■ Supplied records
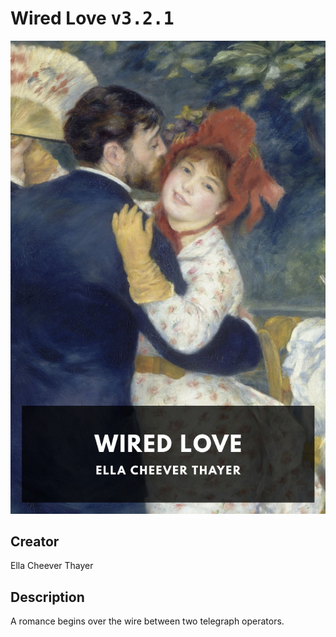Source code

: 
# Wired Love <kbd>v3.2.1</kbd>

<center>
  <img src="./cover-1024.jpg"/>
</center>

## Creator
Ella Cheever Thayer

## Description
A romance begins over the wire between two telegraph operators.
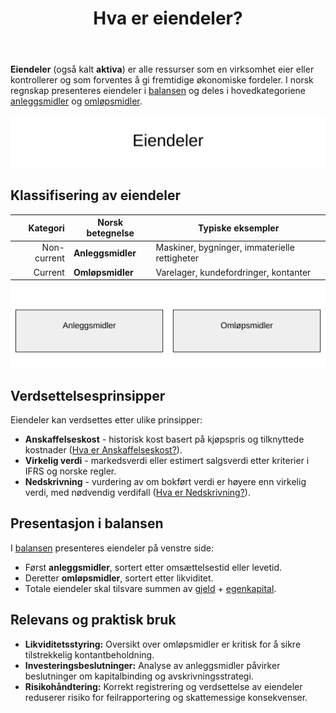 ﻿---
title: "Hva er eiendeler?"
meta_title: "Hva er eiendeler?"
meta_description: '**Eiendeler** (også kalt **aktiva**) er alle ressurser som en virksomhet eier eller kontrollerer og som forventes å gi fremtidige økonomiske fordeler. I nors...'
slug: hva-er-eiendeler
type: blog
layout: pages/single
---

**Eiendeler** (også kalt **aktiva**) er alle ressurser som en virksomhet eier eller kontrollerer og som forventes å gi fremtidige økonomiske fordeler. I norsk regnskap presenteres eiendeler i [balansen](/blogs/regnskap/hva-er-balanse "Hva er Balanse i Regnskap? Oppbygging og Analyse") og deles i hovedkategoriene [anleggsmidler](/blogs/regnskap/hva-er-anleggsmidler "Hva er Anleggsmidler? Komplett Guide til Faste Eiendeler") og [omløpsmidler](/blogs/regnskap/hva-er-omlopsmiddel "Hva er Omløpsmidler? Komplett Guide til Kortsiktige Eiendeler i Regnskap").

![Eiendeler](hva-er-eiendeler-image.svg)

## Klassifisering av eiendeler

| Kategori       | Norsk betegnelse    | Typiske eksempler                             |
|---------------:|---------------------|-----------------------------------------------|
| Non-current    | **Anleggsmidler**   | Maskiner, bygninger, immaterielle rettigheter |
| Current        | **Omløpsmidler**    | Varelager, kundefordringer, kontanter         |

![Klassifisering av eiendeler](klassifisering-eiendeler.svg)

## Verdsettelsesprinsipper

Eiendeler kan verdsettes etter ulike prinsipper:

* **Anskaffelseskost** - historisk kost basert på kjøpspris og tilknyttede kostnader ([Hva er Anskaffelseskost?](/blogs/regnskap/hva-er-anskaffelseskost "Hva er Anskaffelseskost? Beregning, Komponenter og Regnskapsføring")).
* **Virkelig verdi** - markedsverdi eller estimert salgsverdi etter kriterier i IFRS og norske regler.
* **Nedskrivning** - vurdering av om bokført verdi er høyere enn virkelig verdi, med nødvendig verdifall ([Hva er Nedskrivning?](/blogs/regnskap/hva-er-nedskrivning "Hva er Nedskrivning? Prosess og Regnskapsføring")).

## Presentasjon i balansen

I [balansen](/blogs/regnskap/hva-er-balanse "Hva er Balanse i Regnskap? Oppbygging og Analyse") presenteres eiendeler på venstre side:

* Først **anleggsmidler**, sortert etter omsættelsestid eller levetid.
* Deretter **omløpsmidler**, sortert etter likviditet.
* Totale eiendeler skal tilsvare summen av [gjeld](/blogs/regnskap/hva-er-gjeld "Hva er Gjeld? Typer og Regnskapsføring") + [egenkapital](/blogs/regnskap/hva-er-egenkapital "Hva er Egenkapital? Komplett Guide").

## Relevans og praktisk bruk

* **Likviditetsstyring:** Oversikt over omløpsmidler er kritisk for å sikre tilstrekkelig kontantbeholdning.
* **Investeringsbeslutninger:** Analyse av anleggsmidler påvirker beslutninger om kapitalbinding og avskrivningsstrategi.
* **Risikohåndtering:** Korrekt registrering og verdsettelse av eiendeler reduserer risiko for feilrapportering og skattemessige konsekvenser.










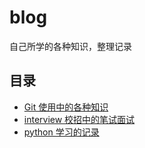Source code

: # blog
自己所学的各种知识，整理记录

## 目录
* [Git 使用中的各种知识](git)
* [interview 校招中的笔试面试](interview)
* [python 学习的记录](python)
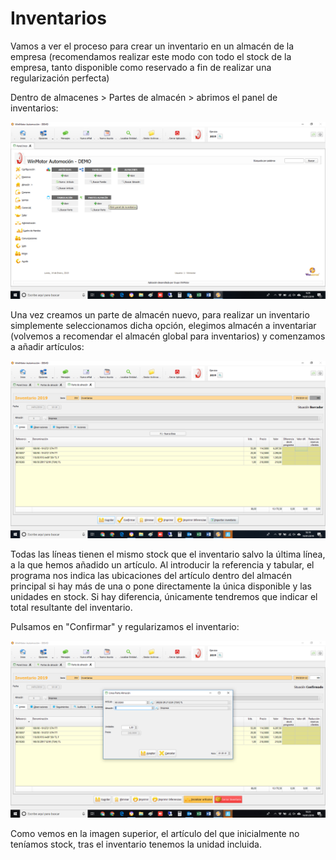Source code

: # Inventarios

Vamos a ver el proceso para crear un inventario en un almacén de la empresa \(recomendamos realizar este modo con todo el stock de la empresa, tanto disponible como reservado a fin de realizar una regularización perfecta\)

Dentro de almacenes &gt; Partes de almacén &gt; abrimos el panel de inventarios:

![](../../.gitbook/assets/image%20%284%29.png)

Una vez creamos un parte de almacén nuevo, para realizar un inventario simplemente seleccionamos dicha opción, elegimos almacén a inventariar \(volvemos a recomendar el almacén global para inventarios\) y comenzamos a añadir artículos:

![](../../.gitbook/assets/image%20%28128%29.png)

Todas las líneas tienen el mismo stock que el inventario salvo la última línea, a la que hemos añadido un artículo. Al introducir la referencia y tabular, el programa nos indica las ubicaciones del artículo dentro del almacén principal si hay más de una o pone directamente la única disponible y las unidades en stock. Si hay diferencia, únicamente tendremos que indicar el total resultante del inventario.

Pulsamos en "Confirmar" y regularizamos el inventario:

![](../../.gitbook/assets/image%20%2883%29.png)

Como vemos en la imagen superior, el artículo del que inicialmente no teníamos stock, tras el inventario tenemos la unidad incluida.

■ Problem requirements
What is needed is a verbatim copy of the entries, leaving out any pictures.

■ Final answer
Source code

: 
# Wired Love <kbd>v3.2.1</kbd>

<center>
  <img src="./cover-1024.jpg"/>
</center>

## Creator
Ella Cheever Thayer

## Description
A romance begins over the wire between two telegraph operators.
 ﻿---
title: "Hva er eiendeler?"
meta_title: "Hva er eiendeler?"
meta_description: '**Eiendeler** (også kalt **aktiva**) er alle ressurser som en virksomhet eier eller kontrollerer og som forventes å gi fremtidige økonomiske fordeler. I nors...'
slug: hva-er-eiendeler
type: blog
layout: pages/single
---

**Eiendeler** (også kalt **aktiva**) er alle ressurser som en virksomhet eier eller kontrollerer og som forventes å gi fremtidige økonomiske fordeler. I norsk regnskap presenteres eiendeler i [balansen](/blogs/regnskap/hva-er-balanse "Hva er Balanse i Regnskap? Oppbygging og Analyse") og deles i hovedkategoriene [anleggsmidler](/blogs/regnskap/hva-er-anleggsmidler "Hva er Anleggsmidler? Komplett Guide til Faste Eiendeler") og [omløpsmidler](/blogs/regnskap/hva-er-omlopsmiddel "Hva er Omløpsmidler? Komplett Guide til Kortsiktige Eiendeler i Regnskap").

![Eiendeler](hva-er-eiendeler-image.svg)

## Klassifisering av eiendeler

| Kategori       | Norsk betegnelse    | Typiske eksempler                             |
|---------------:|---------------------|-----------------------------------------------|
| Non-current    | **Anleggsmidler**   | Maskiner, bygninger, immaterielle rettigheter |
| Current        | **Omløpsmidler**    | Varelager, kundefordringer, kontanter         |

![Klassifisering av eiendeler](klassifisering-eiendeler.svg)

## Verdsettelsesprinsipper

Eiendeler kan verdsettes etter ulike prinsipper:

* **Anskaffelseskost** - historisk kost basert på kjøpspris og tilknyttede kostnader ([Hva er Anskaffelseskost?](/blogs/regnskap/hva-er-anskaffelseskost "Hva er Anskaffelseskost? Beregning, Komponenter og Regnskapsføring")).
* **Virkelig verdi** - markedsverdi eller estimert salgsverdi etter kriterier i IFRS og norske regler.
* **Nedskrivning** - vurdering av om bokført verdi er høyere enn virkelig verdi, med nødvendig verdifall ([Hva er Nedskrivning?](/blogs/regnskap/hva-er-nedskrivning "Hva er Nedskrivning? Prosess og Regnskapsføring")).

## Presentasjon i balansen

I [balansen](/blogs/regnskap/hva-er-balanse "Hva er Balanse i Regnskap? Oppbygging og Analyse") presenteres eiendeler på venstre side:

* Først **anleggsmidler**, sortert etter omsættelsestid eller levetid.
* Deretter **omløpsmidler**, sortert etter likviditet.
* Totale eiendeler skal tilsvare summen av [gjeld](/blogs/regnskap/hva-er-gjeld "Hva er Gjeld? Typer og Regnskapsføring") + [egenkapital](/blogs/regnskap/hva-er-egenkapital "Hva er Egenkapital? Komplett Guide").

## Relevans og praktisk bruk

* **Likviditetsstyring:** Oversikt over omløpsmidler er kritisk for å sikre tilstrekkelig kontantbeholdning.
* **Investeringsbeslutninger:** Analyse av anleggsmidler påvirker beslutninger om kapitalbinding og avskrivningsstrategi.
* **Risikohåndtering:** Korrekt registrering og verdsettelse av eiendeler reduserer risiko for feilrapportering og skattemessige konsekvenser.










Source code

: # blog
自己所学的各种知识，整理记录

## 目录
* [Git 使用中的各种知识](git)
* [interview 校招中的笔试面试](interview)
* [python 学习的记录](python)
Source code

: # Inventarios

Vamos a ver el proceso para crear un inventario en un almacén de la empresa \(recomendamos realizar este modo con todo el stock de la empresa, tanto disponible como reservado a fin de realizar una regularización perfecta\)

Dentro de almacenes &gt; Partes de almacén &gt; abrimos el panel de inventarios:

![](../../.gitbook/assets/image%20%284%29.png)

Una vez creamos un parte de almacén nuevo, para realizar un inventario simplemente seleccionamos dicha opción, elegimos almacén a inventariar \(volvemos a recomendar el almacén global para inventarios\) y comenzamos a añadir artículos:

![](../../.gitbook/assets/image%20%28128%29.png)

Todas las líneas tienen el mismo stock que el inventario salvo la última línea, a la que hemos añadido un artículo. Al introducir la referencia y tabular, el programa nos indica las ubicaciones del artículo dentro del almacén principal si hay más de una o pone directamente la única disponible y las unidades en stock. Si hay diferencia, únicamente tendremos que indicar el total resultante del inventario.

Pulsamos en "Confirmar" y regularizamos el inventario:

![](../../.gitbook/assets/image%20%2883%29.png)

Como vemos en la imagen superior, el artículo del que inicialmente no teníamos stock, tras el inventario tenemos la unidad incluida.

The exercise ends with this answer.